A Yoruba proverb says: Iri ti a ba ri oja, la nno. It means that goods are priced the way they are displayed.

Western leaders continue to talk down to Africa because African leaders continue to behave like obedient children that would listen to duplicitous lectures from Western leaders. And five centuries of playing the vassal does not seem to have dampened the enthusiasm of these quislings. Shame on them!

Who is Mevrouw Clinton to come and give me a lecture on human rights? She lives in a country that has done nothing but to kill human beings all across the world since the beginning of its miserable history. She lives in a country where vile racism is still very much alive and where black people continue to be treated with impunity.

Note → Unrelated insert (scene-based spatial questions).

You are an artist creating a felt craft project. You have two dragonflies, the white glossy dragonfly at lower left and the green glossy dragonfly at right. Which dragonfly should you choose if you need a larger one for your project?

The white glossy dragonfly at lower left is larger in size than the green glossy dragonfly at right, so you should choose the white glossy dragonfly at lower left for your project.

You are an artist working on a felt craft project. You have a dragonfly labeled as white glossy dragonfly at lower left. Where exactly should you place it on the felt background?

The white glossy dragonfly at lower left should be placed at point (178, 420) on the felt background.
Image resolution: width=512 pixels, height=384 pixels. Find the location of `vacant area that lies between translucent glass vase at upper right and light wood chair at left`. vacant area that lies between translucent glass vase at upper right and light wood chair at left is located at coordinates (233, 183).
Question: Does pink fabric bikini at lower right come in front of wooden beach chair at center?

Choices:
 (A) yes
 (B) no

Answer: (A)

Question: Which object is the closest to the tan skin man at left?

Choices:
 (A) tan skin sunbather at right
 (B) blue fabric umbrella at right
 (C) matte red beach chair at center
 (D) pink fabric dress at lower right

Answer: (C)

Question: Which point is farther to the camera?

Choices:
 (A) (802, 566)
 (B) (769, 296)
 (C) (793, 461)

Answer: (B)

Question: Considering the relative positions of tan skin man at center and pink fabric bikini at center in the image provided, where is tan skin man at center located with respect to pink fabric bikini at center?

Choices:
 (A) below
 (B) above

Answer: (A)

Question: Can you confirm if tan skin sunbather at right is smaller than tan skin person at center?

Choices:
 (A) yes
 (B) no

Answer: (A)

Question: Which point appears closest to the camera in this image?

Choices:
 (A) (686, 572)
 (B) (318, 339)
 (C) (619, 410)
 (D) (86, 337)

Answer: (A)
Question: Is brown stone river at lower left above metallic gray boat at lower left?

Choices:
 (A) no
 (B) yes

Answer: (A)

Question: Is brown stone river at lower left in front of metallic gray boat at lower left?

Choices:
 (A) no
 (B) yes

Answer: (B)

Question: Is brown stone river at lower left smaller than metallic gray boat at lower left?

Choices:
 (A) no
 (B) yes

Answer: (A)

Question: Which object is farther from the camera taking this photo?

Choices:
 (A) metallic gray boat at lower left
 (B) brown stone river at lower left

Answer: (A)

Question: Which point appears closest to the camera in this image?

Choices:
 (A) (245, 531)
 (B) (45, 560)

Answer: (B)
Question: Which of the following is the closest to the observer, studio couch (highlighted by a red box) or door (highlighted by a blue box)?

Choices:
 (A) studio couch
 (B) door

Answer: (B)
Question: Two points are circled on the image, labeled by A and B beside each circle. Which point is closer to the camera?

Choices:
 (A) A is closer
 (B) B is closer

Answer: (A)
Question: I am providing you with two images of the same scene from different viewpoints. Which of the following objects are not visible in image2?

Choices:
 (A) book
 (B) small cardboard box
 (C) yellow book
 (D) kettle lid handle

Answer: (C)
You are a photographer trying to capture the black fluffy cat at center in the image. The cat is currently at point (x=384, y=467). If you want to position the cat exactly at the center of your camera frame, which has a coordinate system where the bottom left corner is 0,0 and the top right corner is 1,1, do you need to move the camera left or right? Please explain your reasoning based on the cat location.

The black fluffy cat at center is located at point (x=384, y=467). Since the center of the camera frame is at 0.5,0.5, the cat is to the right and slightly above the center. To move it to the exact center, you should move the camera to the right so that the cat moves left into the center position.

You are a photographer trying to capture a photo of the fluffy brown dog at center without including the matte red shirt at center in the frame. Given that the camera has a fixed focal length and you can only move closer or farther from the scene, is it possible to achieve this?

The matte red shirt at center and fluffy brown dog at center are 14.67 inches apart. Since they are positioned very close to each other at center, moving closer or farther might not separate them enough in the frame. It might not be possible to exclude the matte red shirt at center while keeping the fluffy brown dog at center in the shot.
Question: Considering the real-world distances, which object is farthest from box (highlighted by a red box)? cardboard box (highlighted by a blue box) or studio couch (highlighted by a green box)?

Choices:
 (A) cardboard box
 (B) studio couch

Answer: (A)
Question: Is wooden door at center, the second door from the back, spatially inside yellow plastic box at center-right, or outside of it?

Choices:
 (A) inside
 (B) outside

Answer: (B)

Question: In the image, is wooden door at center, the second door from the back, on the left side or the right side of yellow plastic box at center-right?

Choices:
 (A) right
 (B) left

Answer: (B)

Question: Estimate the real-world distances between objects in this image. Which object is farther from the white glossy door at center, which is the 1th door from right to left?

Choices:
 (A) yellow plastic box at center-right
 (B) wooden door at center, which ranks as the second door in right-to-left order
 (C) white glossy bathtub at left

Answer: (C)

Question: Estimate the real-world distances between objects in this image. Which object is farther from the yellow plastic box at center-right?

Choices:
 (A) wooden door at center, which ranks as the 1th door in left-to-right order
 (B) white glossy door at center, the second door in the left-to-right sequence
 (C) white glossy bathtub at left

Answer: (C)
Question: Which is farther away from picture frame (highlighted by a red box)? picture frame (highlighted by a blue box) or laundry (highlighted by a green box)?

Senator Clinton was part of the infamous gang of US Senators that drafted the infamous bill that placed sanctions on Zimbabwe -- current vice president Biden is another one of the senators.

These racists were there when Ian Smith and his brigands were massacring Africans; they didn't sanction him. They were probably asleep when the apartheid killing machines were mowing down innocent Africans who were just protesting against the violations of their inalienable rights to be humans. It should be mentioned that American corporations and banks were in deep cahoots with the stiff-necked Afrikaners. These fine senators, most probably in the pay of US corporations, still look on unconcerned as American MNCs continue their rapacious rape of the earth's resources. They were sponsoring the proxy wars that devastated Angola, Ethiopia, Mozambique, Somalia etc. They were there, cheering in the case of Madam Clinton, when American forces marched illegally to occupy Iraq and killed (who is counting?) Iraqis.

I say who the heck is Mevrouw Clinton to come and pontificate to Angolans about human rights and democracy? Where was America when Angolans were groaning under a very bestial colonial rule? Why didn't American officials moralize to the Portuguese about the need to stop treating Africans like the beast of burden? Why didn't the USA help Angola and the other African colonies to regain the independence from colonial rule? The truth of the matter is that not a single colonial state in Africa enjoyed even a token support from Uncle Sam.

The obscene noises President Obama (oh, he's black!), Mrs. Clinton, and other American officials make today about human rights sound very hollow, hypocritical, and sardonic indeed. And let the truth the told, the U.S. has supported and continues to support the most despicable tyrants in the world. Do I need to name Mr. Diem, Somoza, Pinochet, Mobutu, Batista, Stroessner, Marcos, etc.?

Which brings us back to the Yoruba proverb. President Obama was in Cairo, Egypt recently. We didn't see him talk down to Egyptians. If anything, he talks to them like equals will talk to one another. He didn't give them any lecture about good governance and elections even though Hosni Mubarak has being in power for about thirty years. We do not see US officials hectoring European leaders the way they do to African leaders. The U.S. and Europe occasionally have their differences, but we do not see US officials threatening them or using offensive languages against them.

There is another thing Western people just tend to forget: Cultured guests do not insult their hosts. And those errand boys in Africa who continue to sit down and listen to stupid sermons from Euro-American officials will do well to remember that no elf-respecting host will tolerate insults from those sojourning in his house. Frau Clinton will not dare go to Malaysia and tell the people there how to lead their lives; she simply knows that she will get more than she bargained for.